Von Friedbert Meurer |
    Die britische Premierministerin Theresa May
    In zwei Wochen stimmt das britische Unterhaus über das Brexit-Abkommen ab - und damit auch über das politische Schicksal von Theresa May (Frank Augstein/AP/dpa)
    Silvesterfeuerwerk in London – die Stadt und das Vereinigte Königreich begrüßen das neue Jahr 2019. Es verspricht gleich im Januar politische Dramatik ohnegleichen. Wer wollte, kann die Weihnachtsansprache der Queen als Mahnung verstehen. "Behandelt euch mit Respekt, das ist immer ein guter Anfang!"
    Ob Queen Elizabeth Gehör findet? Der Widerstand in den eigenen Reihen war zuletzt so groß, dass Premierministerin Theresa May am Tag vor der geplanten Abstimmung Mitte Dezember die Reißleine zog und das historische Votum über den Vertrag mit der EU verschob. "Ich weiß, dass viele Abgeordnete endlich abstimmen wollen. Wir werden das jetzt in der Woche ab dem 14. Januar tun."
    Dass die EU beim umstrittenen Nordirland-Passus dem Vereinigten Königreich noch einmal entgegenkommt, ist aber unwahrscheinlich. Also lautet die große Frage: Was passiert, wenn May die Abstimmung verliert?
    "Wir wollen Neuwahlen haben", fordert Labour-Chef Jeremy Corbyn. "Wenn wir sie gewinnen, werden wir sofort mit der EU neu verhandeln. Wir hätten ein anderes Mandat für gemeinsame Handelsbeziehungen, deswegen wäre die EU für Gespräche offen."
    Konservative Brexiteers hüten sich vor Neuwahlen
    Ob ein Premierminister Corbyn erfolgreicher in Brüssel verhandeln würde, sei dahingestellt. Vermutlich wird es im Unterhaus ohnehin keine Mehrheit für einen Misstrauensantrag gegen May geben. Die Brexiteers in der konservativen Partei, die May stürzen wollten, werden sich vor Neuwahlen hüten. Ein Jacob Rees-Mogg outet sich jetzt als treuer May-Fan. "Ich bin ein Konservativer und werde unsere Vorsitzende unterstützen.

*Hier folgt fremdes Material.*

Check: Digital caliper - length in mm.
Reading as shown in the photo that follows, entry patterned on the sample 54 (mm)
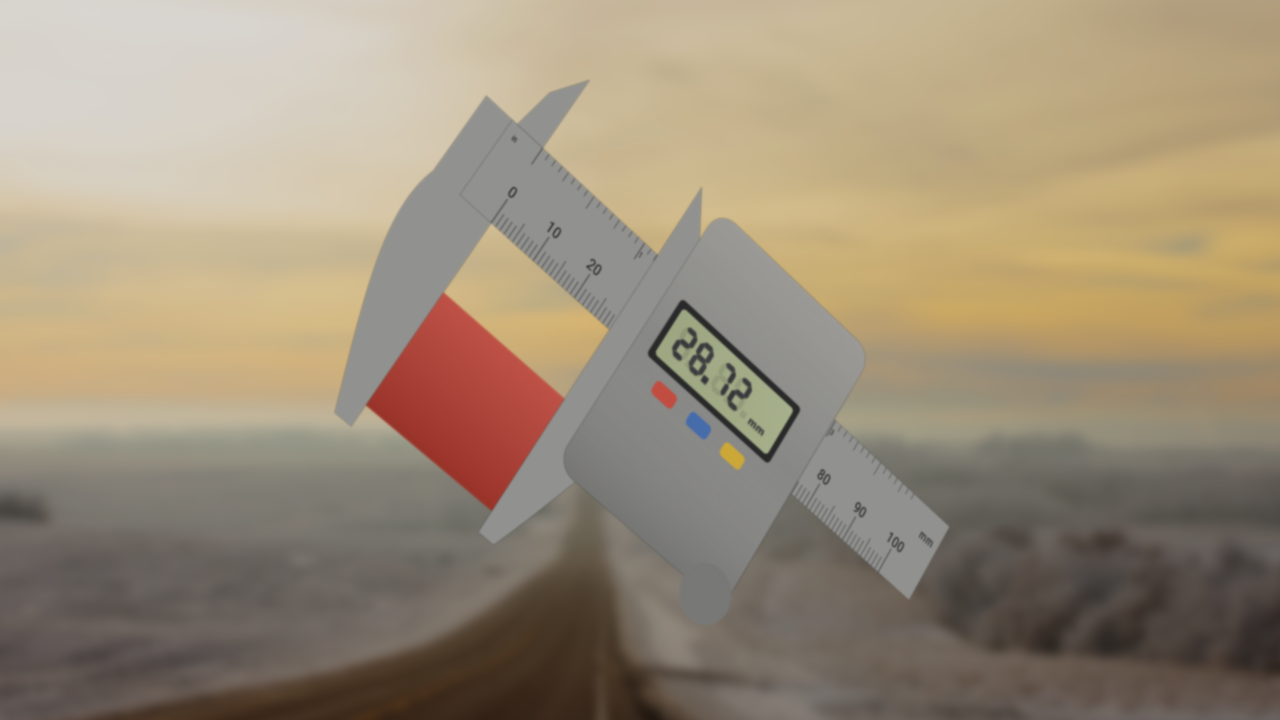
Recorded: 28.72 (mm)
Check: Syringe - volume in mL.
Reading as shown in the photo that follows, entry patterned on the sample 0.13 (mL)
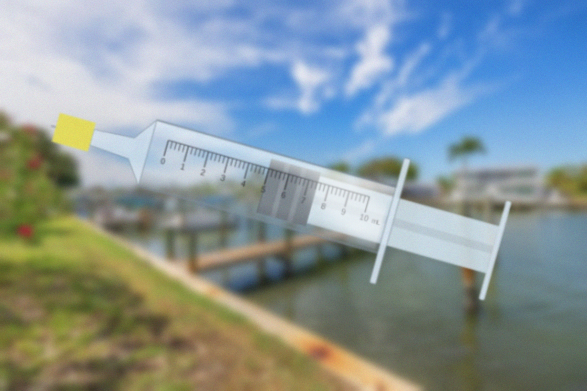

Ich bin ein loyales Mitglied der Partei."
    Was aber dann? Die Brexiteers hoffen, dass das Vereinigte Königreich die EU dann eben ohne Vertrag verlässt. Viele Ökonomen warnen massiv, auch die Bank von England und ihr Gouverneur Marc Carney. "Das Land ist nicht gänzlich vorbereitet für einen abrupten Brexit. Weniger als die Hälfte aller Unternehmen hat sich darauf vorbereitet. Weniger als jeder fünfte Kleinbetreib ist darauf eingestellt."
    Trotzdem gilt das Szenario eines chaotischen Brexits mit Staus in Calais und Dover oder Versorgungsengpässen auf der Insel, als durchaus möglich. Eine Mehrheit im Unterhaus mag es nicht wollen – es ist aber fraglich, ob sie den Prozess gegen den Willen der Regierung stoppen könnte.
    Nordirland-Frage bleibt strittig
    Die Remainer im Parlament lehnen ebenfalls den Vertrag mit der EU ab, sie träumen von einem neuen Referendum, so wie auch der frühere Premier Tony Blair. "Es liegt in der Logik der Sache, das Volk zu fragen, wie es weitergehen soll. Das Parlament kann sich nicht auf eine Form des Brexits einigen. Jetzt ist klar, was ein Brexit wirklich bedeutet."
    Aber: ein zweites Referendum müsste vom Unterhaus beschlossen werden. Dafür fehlt die Mehrheit – noch.
    Vielleicht also wird am Ende die nordirische DUP das Zünglein an der Waage werden. Zwischen London und Brüssel könnte es womöglich doch noch einen verzweifelten Versuch geben, das leidige Problem der Nordirland-Grenze zur Republik Irland zu entschärfen. Mays Generalstaatsanwalt Geoffrey Cox führte vor Weihnachten allen vor Augen, was auf dem Spiel steht. "Für das Unterhaus stellt sich die Frage, das alles abzuwägen. Es ist Zeit, dass sie erwachsen werden und sich der Wirklichkeit stellen."